Since November 2023, all 9 series (minus the Christmas special) were made available through the UK BritBox service as part of their "Back To School" section. Britbox is a subscription online TV service run by ITV.

==Cast==
- Anthony Jackson as Fred Mumford (1976–1978)
- Michael Darbyshire as Hubert Davenport (1976–1978)
- Michael Staniforth as Timothy Claypole (1976–1984)
- Betty Alberge as Mrs Sheila Mumford (1976–1978)
- John Dawson as Mr Phil Mumford (1976–1978)
- Edward Brayshaw as Harold Meaker (1976–1984)
- Ann Emery as Ethel Meaker (1976–1984)
- Christopher Biggins as Adam Painting (1977–1984)
- Molly Weir as Hazel the McWitch (1978–1984)
- Hal Dyer as Rose Perkins (1978–1984)
- Jeffrey Segal as Arthur Perkins (1978–1984)
- William Perrie and John Asquith as Dobbin the Pantomime Horse (1978–1984)
- Lynda Marchal as Tamara Novek (1980)
- Sue Nicholls as Nadia Popov (1981–1984)
- Kenneth Connor as Whatsisname Smith (1983–1984)
- Aimi MacDonald as Susie Starlight (1984)
- Vincent White as Bernie St. John (1984)

==Reception==
Martin Belam of The Guardian said that although the show is weird, flawed, and bleak — it's surprisingly good.

The Folk Horror Revival: Field Studies - Second Edition said that the series was "never the strongest British supernatural show", noting that it "became repetitive" and "lasted longer than was best for it". They also said that The Ghosts of Motley Hall, is a better ghost show.

==Remakes==
A pilot for an Australian version of the series was filmed in 1989, five years after the end of the original series, and in keeping with other BBC series such as Are You Being Served? which had been adapted for Australian versions. The producers had originally wanted Michael Staniforth to reprise his role as Mister Claypole, the unofficial 'lead' of the original series, but Staniforth had died two years prior.
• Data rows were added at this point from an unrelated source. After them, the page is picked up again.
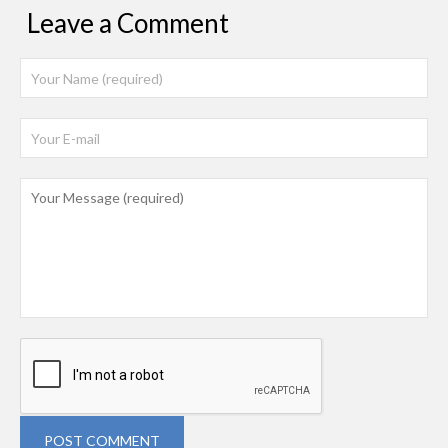
Leave a Comment
POST COMMENT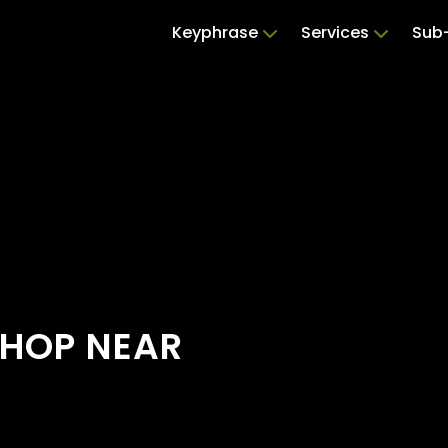
Keyphrase
Services
Sub-
SHOP NEAR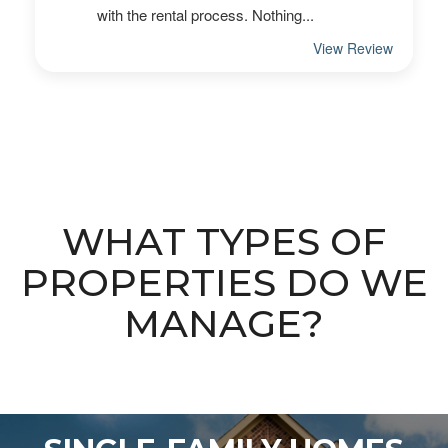
WHAT TYPES OF
PROPERTIES DO WE
MANAGE?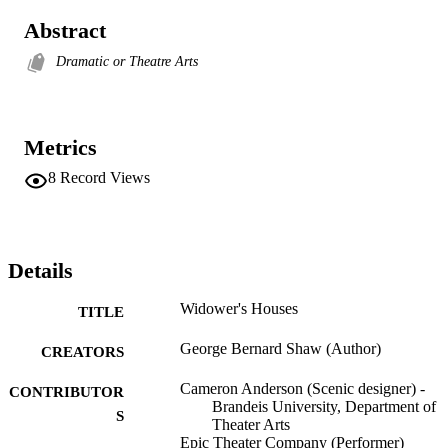
Abstract
Dramatic or Theatre Arts
Metrics
8
Record Views
Details
Widower's Houses
TITLE
George Bernard Shaw (Author)
CREATORS
Cameron Anderson (Scenic designer) -
CONTRIBUTOR
Brandeis University, Department of
S
Theater Arts
Epic Theater Company (Performer)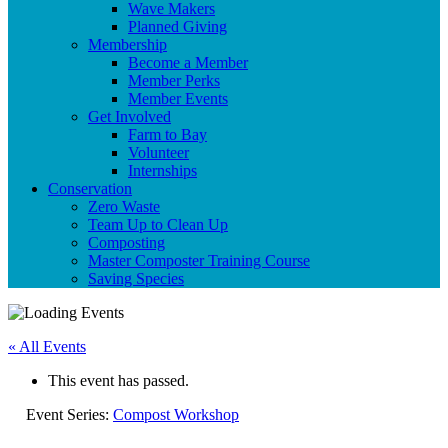
Wave Makers
Planned Giving
Membership
Become a Member
Member Perks
Member Events
Get Involved
Farm to Bay
Volunteer
Internships
Conservation
Zero Waste
Team Up to Clean Up
Composting
Master Composter Training Course
Saving Species
« All Events
This event has passed.
Event Series:
Compost Workshop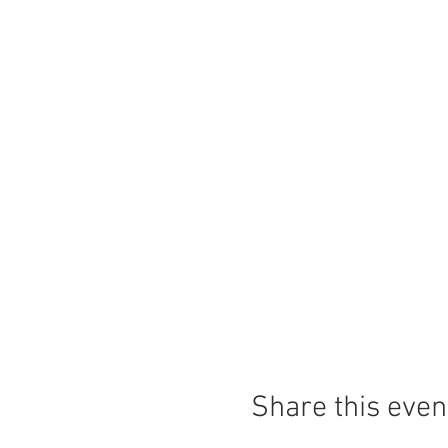
Share this even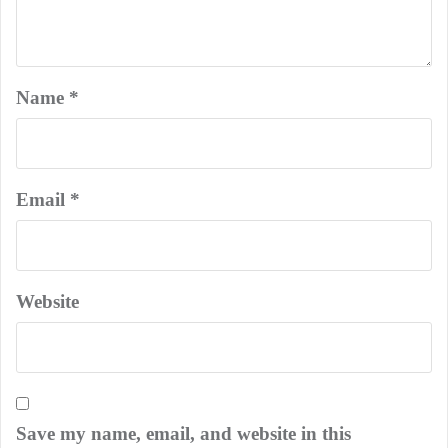
Name
*
Email
*
Website
Save my name, email, and website in this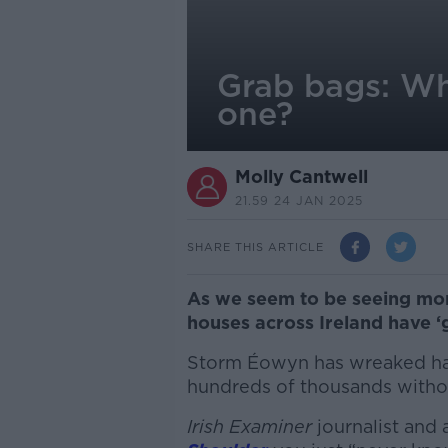
Grab bags: Wh
one?
Molly Cantwell
21.59 24 JAN 2025
SHARE THIS ARTICLE
As we seem to be seeing mo
houses across Ireland have 
Storm Éowyn has wreaked hav
hundreds of thousands witho
Irish Examiner
journalist and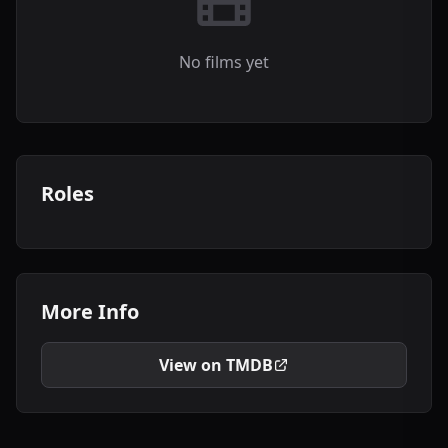
No films yet
Roles
More Info
View on TMDB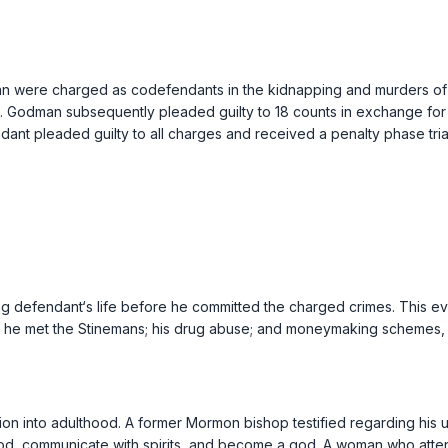
n were charged as codefendants in the kidnapping and murders of I
ble. Godman subsequently pleaded guilty to 18 counts in exchange fo
endant pleaded guilty to all charges and received a penalty phase tria
g defendant‘s life before he committed the charged crimes. This 
w he met the Stinemans; his drug abuse; and moneymaking schemes, w
ion into adulthood. A former Mormon bishop testified regarding his 
m God, communicate with spirits, and become a god. A woman who at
The pilot, which followed a similar plot to the first two episodes of the original Rentaghost but with some of the more pantomime-like humour of later years, was set in a derelict old office in Victoria due for destruction, where the Rentaghost team had set up their business, beginning a planned story arc for the first series in which the Rentaghost team must scare off building developers to save their office/home. A young Lisa McCune played Julia, a character who visits the agency mistakenly believing them to be living people who can exorcise her haunted apartment, and ends up working as their secretary after they help her chase her poltergeist away anyway. However the pilot did not sell, with some concerns over appropriateness of the dark tone of the series aimed at young children, and plans for the series were cancelled.

A stage musical version (written by Joe Pasquale), toured the UK in 2006.

In September 2008, it was reported that the show could be returning to television after the rights to the programme were obtained by the UK production company RDF. However, no new show was forthcoming.

Deadline reported in December 2010 that "Warner Bros had acquired the rights to RentaGhost and was going to develop it into a Beetlejuice-style afterlife feature comedy vehicle for Russell Brand as Fred Mumford." However, in October 2011, it was reported that Ben Stiller had been signed for the project. Night at the Museum writers Tom Lennon and Robert Ben Garant had been hired to write the script, reuniting the two writers with Stiller.